READING TEXT:
========================================
Studio album by Sarah Masen
- Released: June 25, 1996
- Recorded: Nashville, Tennessee
- Genre: Christian pop
- Length: 40:37
- Label: re:think
- Producer: Charlie Peacock

Sarah Masen chronology
| The Holding (1995) | Sarah Masen (1996) | Carry Us Through (1998) |

= Sarah Masen (album) =

Sarah Masen is the first major-label studio album by the singer/songwriter Sarah Masen, released on June 25, 1996. It is her second album, overall.

Professional ratings
Review scores
| Source | Rating |
| AllMusic | Star |

==Critical reception==

Rodney Batdorf of AllMusic writes that, "Sarah Masen's self-titled album showcases her emotional, moving vocals, as well as her evocative lyrics." and finishes with, "the album suggests that she'll blossom into one of the most creative and lovely CCM talents of the latter-half of the '90s."

This album peaked at no. 27 on October 12, 1996, on Billboard's Top Christian Albums.
========================================
TASKS FOR THIS EXERCISE:
1/ List every album title that appears in the chronology row of the album article, each with its year.
2/ From the album article, output the passage starting at "Rodney Batdorf of" and ending at "Top Christian Albums.".
The listing that follows comes from a separate source, not from the album article.

DATA SECTION:
========================================
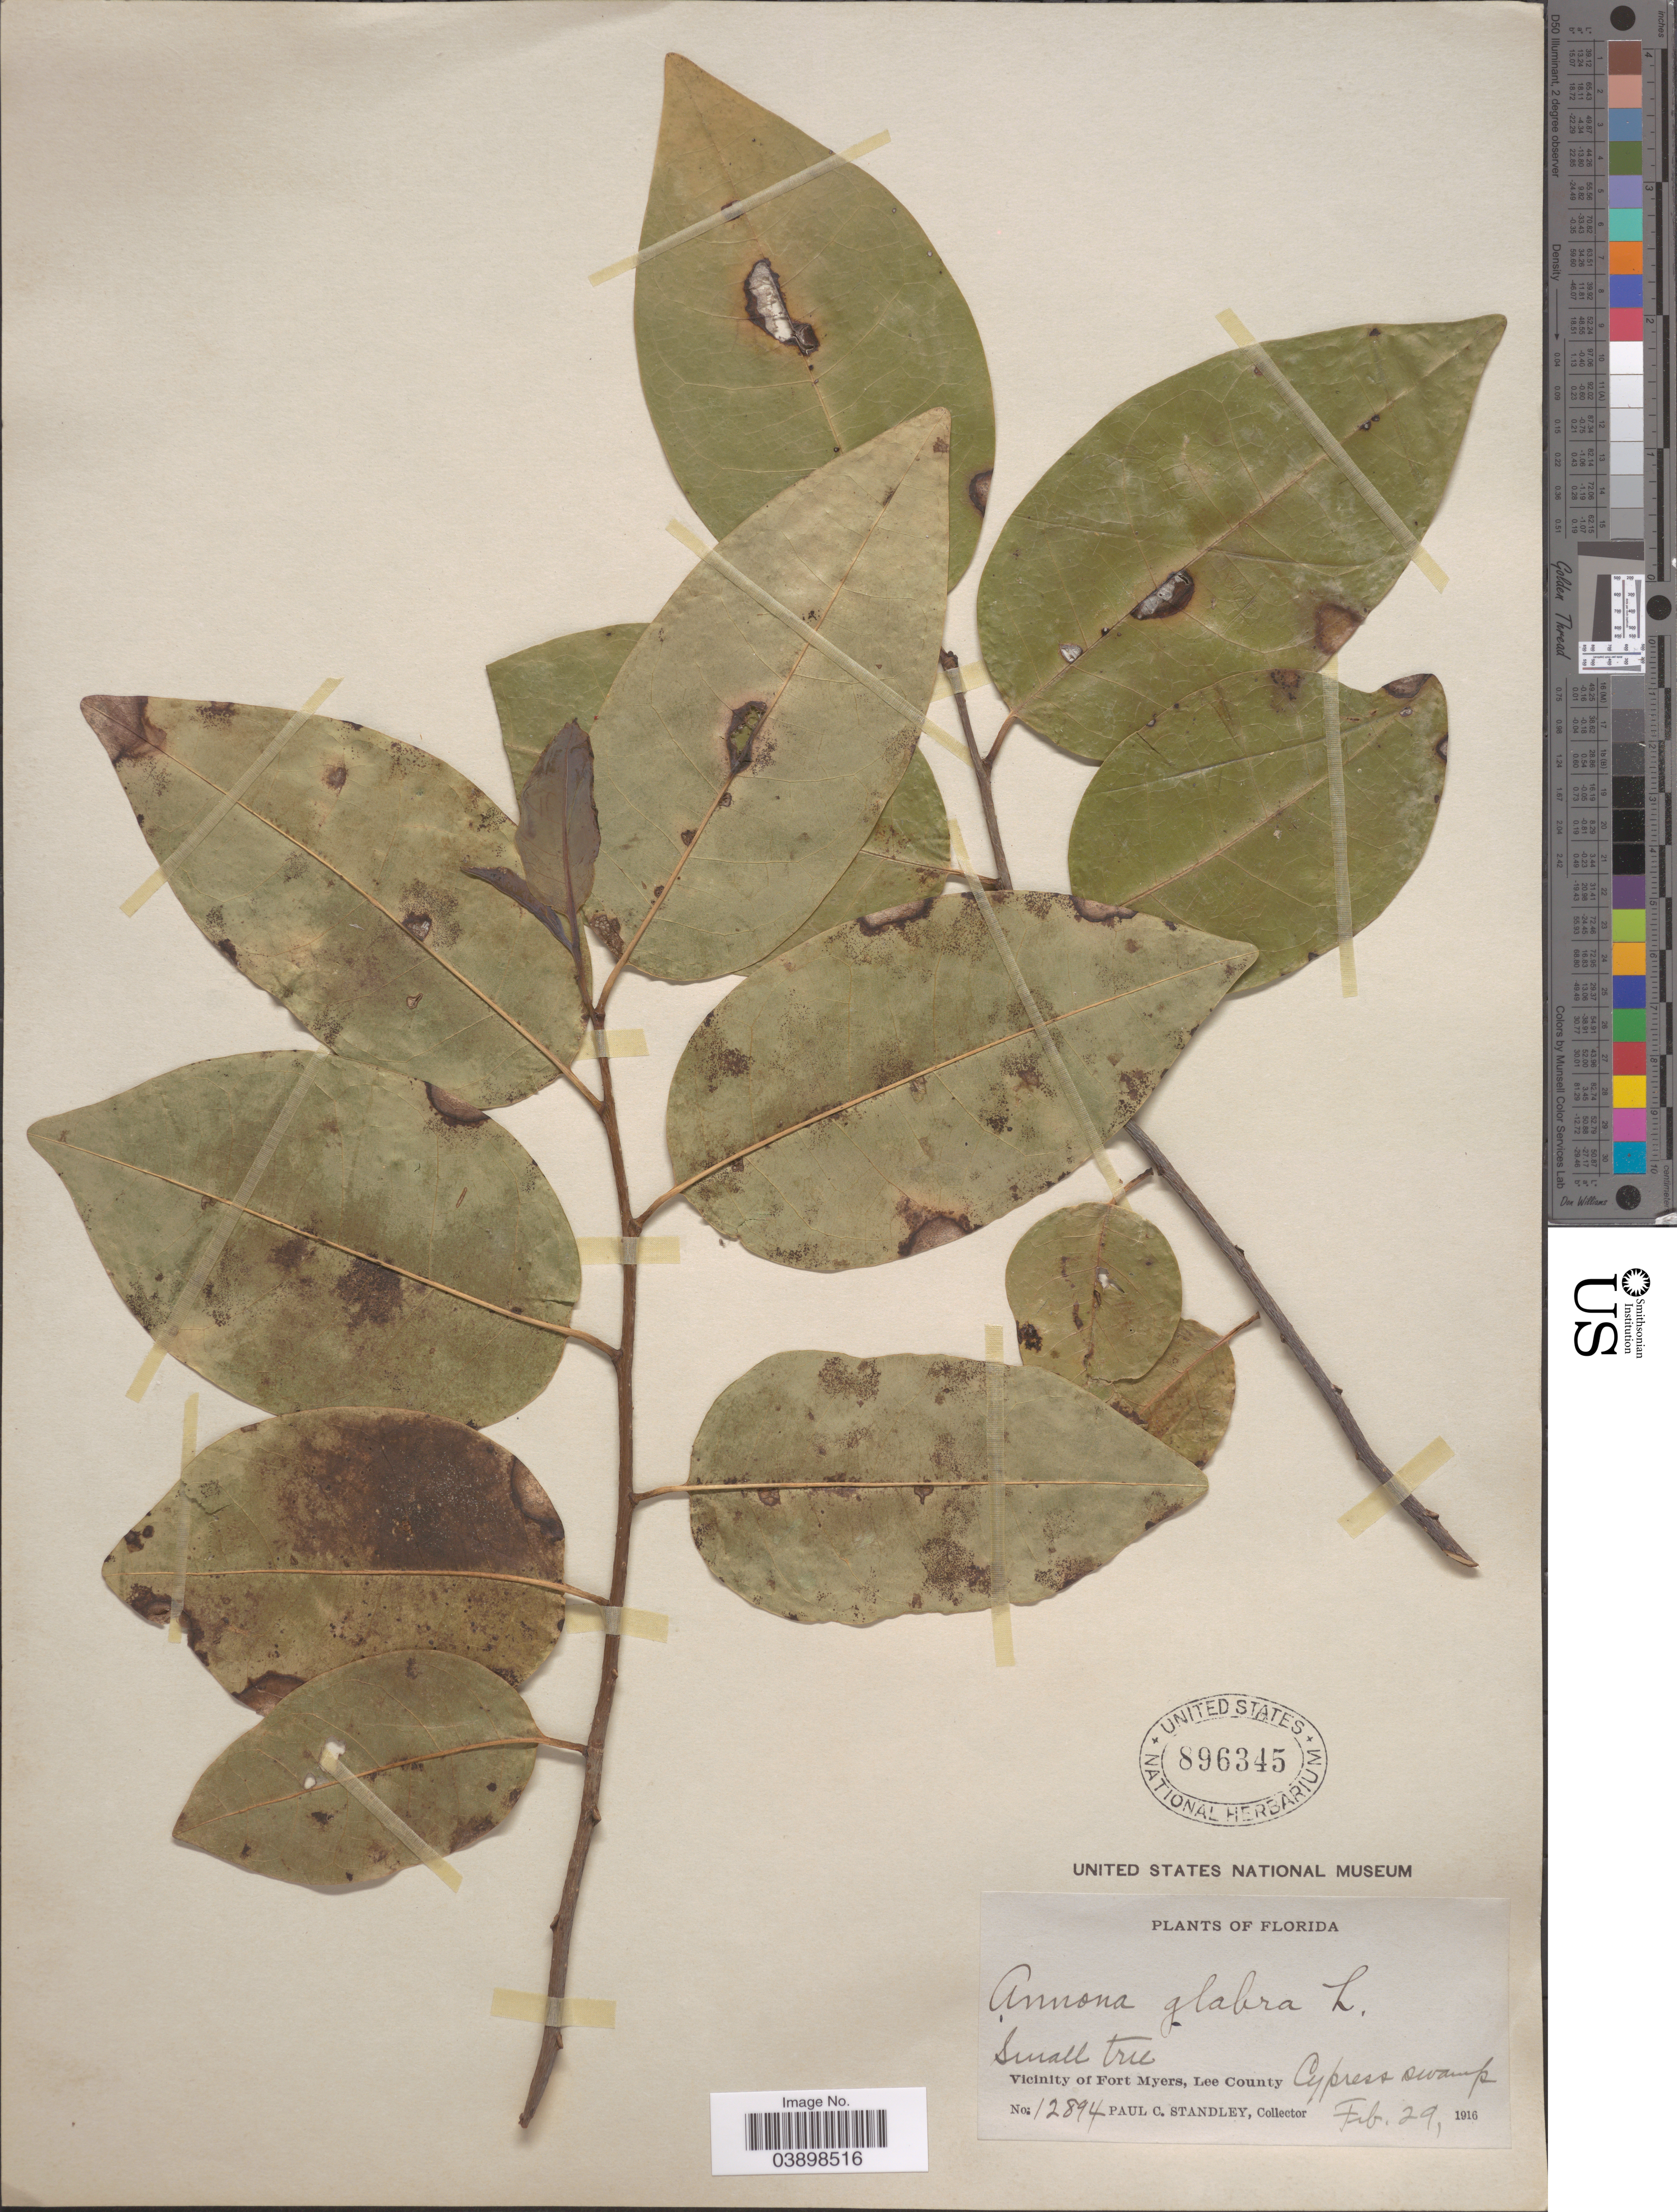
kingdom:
========================================
COMPLETE ANSWERS:
1/
The Holding (1995)
Sarah Masen (1996)
Carry Us Through (1998)

2/
Rodney Batdorf of AllMusic writes that, "Sarah Masen's self-titled album showcases her emotional, moving vocals, as well as her evocative lyrics." and finishes with, "the album suggests that she'll blossom into one of the most creative and lovely CCM talents of the latter-half of the '90s."

This album peaked at no. 27 on October 12, 1996, on Billboard's Top Christian Albums.